Gündeme konu olan mesele tüm yönleriyle kadınların hayatlarına içkindir ve olayın birkaç boyutu ile birçok kadın kendinden yaşadıklarından bir şey bulabilir. Eğer mesele kadınların tümünü hedef alıyorsa meseleyi kadın bakış açısından, kadınların tarafından değerlendirmeye ihtiyaç var.

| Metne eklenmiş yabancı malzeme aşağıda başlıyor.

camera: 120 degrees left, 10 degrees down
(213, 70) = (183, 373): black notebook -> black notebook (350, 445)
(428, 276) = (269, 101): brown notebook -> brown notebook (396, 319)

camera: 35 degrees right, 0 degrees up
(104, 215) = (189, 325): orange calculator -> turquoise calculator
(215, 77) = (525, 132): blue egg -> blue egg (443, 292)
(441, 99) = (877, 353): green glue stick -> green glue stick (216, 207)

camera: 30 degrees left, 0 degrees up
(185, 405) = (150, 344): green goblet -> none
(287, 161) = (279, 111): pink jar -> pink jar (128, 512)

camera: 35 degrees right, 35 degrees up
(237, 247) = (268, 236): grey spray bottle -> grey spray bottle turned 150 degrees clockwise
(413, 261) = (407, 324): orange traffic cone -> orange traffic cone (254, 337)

Öncelikle görüntülerin delil olarak sunulması, ortaya çıkış biçimi bakımından ve yaşananlar açık bir şekilde kadına yönelik şiddet vakasıdır. Sinem Gedik kadına yönelik şiddetin mağdurudur. Anlaşılan Mustafa Ceceli Sinem Gedik’i acıtmak ve yaralamak istemiş, yaşadıkları üzerinden cezalandırmak, kötü anne olarak damgalatmak ve itibarsızlaştırmak istemiştir. Velayet davası olsa ya da olmasa Sinem Gedik’in özel hayatıyla ilgili görüntü ya da herhangi bir söylentinin çıkması açıkça psikolojik şiddettir. Yaralayıcıdır. Çocuğu olan bir kadın için ağır bir psikolojik yük anlamına gelir.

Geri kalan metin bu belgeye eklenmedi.